Repeat word for word the lines that run from the start of the entries through the line containing "Annonces voitures Leaf 2024", including both ends.

▽

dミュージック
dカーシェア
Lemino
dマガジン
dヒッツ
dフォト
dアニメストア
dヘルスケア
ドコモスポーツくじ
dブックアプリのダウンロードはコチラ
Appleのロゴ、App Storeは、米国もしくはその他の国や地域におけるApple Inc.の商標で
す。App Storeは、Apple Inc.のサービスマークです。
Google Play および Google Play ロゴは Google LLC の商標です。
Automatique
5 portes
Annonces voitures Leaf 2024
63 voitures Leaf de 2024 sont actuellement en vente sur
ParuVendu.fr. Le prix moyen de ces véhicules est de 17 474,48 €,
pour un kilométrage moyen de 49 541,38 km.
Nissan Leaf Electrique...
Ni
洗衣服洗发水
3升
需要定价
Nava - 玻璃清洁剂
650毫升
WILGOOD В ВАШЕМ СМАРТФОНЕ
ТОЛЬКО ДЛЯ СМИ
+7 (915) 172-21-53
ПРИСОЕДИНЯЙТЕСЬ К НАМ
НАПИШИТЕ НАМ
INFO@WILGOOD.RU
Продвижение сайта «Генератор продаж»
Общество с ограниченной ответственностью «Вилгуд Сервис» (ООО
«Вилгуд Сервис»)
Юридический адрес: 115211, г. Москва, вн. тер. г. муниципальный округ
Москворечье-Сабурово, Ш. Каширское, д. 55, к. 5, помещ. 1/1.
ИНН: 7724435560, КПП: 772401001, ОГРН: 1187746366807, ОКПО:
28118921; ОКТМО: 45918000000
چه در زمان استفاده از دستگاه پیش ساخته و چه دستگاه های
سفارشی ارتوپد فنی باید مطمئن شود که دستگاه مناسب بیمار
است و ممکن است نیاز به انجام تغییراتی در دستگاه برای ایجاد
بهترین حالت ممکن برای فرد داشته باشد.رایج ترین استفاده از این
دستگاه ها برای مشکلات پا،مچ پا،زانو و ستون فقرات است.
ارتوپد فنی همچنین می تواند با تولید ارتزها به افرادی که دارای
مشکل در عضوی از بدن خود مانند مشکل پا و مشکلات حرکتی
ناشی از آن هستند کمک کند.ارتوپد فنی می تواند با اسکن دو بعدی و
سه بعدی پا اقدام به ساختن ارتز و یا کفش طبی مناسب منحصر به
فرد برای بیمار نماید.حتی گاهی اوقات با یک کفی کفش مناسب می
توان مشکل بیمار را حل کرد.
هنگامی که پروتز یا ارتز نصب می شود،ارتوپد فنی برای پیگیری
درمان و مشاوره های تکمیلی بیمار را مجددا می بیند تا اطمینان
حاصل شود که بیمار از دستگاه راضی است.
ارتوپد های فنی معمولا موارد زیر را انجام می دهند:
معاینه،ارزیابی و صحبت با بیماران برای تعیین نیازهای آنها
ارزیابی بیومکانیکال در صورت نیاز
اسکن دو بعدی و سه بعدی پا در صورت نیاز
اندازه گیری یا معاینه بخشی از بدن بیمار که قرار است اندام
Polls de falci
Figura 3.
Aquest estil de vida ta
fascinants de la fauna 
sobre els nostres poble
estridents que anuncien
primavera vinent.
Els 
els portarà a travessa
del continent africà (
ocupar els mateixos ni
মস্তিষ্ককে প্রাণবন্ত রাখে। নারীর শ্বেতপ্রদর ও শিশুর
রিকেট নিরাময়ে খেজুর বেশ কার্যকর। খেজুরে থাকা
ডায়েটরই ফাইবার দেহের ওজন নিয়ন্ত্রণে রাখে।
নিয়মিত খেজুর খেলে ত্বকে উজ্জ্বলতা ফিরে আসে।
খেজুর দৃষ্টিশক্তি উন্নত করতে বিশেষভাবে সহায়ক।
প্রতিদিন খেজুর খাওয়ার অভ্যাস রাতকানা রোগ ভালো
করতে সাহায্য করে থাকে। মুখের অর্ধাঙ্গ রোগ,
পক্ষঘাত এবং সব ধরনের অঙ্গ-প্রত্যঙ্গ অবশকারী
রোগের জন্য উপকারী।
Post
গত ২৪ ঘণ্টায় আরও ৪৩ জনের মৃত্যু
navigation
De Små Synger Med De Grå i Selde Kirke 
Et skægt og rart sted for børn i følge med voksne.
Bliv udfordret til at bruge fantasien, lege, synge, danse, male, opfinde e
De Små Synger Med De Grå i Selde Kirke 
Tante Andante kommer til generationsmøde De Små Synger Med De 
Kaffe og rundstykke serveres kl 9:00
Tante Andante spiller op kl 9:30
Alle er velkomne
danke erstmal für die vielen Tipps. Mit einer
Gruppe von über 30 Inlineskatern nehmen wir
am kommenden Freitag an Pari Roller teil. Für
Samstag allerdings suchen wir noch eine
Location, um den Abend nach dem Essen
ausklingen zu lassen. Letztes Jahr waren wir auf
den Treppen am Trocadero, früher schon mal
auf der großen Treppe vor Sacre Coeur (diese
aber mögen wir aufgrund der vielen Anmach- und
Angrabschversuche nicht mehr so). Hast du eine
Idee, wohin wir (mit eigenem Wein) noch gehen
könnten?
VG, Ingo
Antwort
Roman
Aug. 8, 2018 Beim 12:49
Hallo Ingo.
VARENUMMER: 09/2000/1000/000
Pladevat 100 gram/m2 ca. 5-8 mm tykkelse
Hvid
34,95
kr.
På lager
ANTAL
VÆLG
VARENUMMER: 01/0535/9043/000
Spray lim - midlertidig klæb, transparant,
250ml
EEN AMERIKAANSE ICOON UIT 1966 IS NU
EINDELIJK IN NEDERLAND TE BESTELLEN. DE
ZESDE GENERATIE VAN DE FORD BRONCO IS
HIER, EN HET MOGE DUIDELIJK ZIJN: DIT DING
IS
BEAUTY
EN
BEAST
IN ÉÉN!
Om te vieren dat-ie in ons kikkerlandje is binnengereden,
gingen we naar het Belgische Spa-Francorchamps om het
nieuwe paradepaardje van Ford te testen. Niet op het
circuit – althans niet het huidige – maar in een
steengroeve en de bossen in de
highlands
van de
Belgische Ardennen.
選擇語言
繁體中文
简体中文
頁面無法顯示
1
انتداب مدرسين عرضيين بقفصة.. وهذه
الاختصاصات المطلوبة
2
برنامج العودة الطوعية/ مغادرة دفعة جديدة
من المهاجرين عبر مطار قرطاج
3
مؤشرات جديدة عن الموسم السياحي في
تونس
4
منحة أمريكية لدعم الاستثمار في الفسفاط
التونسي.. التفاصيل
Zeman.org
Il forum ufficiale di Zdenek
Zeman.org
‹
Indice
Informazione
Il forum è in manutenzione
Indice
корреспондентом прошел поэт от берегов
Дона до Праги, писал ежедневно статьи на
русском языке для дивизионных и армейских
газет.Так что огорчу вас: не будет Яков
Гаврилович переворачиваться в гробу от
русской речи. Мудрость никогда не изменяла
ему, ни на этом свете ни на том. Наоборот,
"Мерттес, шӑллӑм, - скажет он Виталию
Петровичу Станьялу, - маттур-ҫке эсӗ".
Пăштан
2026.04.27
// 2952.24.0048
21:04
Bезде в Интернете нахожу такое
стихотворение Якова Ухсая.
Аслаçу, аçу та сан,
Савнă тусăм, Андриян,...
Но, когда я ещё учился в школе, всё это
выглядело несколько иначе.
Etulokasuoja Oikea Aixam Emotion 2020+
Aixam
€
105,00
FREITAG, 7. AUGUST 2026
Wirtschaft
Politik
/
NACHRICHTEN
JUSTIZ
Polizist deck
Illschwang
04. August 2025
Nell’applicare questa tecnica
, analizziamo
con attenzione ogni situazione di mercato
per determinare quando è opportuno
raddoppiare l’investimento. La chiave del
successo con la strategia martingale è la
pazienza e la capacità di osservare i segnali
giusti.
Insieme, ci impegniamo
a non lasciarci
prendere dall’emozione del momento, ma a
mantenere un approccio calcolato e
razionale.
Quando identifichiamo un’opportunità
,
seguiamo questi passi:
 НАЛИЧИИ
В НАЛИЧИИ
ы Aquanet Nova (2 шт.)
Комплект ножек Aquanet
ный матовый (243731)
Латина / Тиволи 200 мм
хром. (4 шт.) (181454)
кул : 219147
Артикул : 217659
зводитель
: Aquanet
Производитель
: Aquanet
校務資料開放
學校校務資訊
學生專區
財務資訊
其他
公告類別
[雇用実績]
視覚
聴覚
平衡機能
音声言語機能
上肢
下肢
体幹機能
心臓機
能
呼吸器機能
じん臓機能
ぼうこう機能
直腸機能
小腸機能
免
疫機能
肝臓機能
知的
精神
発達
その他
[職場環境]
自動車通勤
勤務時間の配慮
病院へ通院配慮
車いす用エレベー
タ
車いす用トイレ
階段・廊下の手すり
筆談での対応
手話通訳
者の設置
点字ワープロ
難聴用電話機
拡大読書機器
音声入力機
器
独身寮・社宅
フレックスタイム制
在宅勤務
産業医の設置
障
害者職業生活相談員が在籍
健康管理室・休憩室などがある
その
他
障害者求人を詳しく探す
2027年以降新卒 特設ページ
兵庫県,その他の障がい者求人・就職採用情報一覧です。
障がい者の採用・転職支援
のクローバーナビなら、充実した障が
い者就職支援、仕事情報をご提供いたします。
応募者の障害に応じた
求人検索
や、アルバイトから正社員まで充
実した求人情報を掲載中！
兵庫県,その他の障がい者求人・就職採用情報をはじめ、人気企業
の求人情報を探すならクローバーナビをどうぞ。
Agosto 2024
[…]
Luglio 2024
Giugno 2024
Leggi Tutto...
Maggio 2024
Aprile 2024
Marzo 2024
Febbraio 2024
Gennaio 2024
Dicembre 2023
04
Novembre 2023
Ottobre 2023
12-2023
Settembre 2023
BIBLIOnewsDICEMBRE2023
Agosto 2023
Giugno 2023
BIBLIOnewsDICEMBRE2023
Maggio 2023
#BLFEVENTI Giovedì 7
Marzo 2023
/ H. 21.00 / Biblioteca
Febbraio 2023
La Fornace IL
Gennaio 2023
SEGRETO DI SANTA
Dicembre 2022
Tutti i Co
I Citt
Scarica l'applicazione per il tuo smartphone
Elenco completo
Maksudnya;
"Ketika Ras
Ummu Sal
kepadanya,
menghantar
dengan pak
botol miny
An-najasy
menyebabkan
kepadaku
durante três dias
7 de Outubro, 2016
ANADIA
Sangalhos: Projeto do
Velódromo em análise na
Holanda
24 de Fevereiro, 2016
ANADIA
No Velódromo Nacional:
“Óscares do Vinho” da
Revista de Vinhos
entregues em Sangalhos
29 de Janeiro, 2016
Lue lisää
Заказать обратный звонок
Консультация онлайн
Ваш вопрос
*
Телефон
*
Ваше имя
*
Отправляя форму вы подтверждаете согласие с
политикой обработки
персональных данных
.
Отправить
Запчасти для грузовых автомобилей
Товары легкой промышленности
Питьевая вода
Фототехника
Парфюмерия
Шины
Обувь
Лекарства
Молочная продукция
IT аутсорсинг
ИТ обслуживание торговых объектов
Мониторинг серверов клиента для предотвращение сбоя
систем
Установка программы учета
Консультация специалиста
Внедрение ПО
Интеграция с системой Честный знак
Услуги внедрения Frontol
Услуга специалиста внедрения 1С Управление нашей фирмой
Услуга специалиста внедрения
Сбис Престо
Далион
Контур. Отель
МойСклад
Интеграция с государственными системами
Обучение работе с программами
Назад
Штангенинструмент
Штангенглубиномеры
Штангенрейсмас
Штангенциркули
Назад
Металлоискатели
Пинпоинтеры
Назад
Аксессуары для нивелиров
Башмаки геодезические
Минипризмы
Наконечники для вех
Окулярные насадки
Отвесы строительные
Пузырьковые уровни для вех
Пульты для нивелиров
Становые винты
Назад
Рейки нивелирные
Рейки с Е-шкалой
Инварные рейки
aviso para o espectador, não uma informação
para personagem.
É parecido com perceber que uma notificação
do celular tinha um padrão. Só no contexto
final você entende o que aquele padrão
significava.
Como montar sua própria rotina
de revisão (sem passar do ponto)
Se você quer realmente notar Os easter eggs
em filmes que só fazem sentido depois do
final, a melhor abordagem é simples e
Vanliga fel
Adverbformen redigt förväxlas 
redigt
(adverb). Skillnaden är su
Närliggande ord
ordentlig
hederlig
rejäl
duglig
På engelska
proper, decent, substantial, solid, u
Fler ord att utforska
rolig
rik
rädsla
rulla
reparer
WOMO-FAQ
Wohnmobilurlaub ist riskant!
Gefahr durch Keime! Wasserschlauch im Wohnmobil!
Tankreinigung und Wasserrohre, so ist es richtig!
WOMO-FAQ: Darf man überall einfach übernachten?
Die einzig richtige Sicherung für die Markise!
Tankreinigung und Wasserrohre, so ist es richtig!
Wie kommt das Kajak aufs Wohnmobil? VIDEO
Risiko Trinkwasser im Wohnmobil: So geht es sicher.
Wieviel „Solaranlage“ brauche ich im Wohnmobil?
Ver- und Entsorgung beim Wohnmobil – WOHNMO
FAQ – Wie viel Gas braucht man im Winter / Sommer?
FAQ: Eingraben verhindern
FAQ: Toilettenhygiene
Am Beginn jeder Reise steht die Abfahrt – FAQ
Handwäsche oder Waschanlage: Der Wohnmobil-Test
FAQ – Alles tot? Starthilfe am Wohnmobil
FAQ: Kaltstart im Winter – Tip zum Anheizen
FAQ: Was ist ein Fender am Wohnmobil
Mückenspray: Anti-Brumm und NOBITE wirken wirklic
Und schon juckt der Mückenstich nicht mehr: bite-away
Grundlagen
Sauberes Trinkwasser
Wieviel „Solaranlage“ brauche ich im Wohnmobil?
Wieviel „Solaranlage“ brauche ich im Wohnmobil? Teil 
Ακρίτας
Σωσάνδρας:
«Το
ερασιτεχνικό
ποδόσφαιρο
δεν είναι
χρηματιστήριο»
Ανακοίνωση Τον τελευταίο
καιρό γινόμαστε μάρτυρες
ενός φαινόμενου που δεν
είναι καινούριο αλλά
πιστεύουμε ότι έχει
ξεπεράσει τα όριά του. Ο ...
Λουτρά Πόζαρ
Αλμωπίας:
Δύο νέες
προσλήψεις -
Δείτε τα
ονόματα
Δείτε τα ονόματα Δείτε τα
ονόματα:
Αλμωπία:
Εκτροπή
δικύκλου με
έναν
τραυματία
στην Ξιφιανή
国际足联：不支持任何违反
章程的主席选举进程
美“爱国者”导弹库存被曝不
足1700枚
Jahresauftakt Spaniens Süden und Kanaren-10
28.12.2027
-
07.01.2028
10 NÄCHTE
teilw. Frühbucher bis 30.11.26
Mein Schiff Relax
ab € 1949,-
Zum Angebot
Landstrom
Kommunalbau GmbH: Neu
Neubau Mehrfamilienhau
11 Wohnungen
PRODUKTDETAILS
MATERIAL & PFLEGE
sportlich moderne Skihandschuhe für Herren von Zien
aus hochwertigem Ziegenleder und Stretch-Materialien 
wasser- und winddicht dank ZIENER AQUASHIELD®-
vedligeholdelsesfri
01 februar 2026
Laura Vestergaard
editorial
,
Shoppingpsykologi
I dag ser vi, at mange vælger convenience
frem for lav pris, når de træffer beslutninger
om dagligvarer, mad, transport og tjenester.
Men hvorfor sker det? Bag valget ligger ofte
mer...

△

Response to the exercise →
dミュージック
dカーシェア
Lemino
dマガジン
dヒッツ
dフォト
dアニメストア
dヘルスケア
ドコモスポーツくじ
dブックアプリのダウンロードはコチラ
Appleのロゴ、App Storeは、米国もしくはその他の国や地域におけるApple Inc.の商標で
す。App Storeは、Apple Inc.のサービスマークです。
Google Play および Google Play ロゴは Google LLC の商標です。
Automatique
5 portes
Annonces voitures Leaf 2024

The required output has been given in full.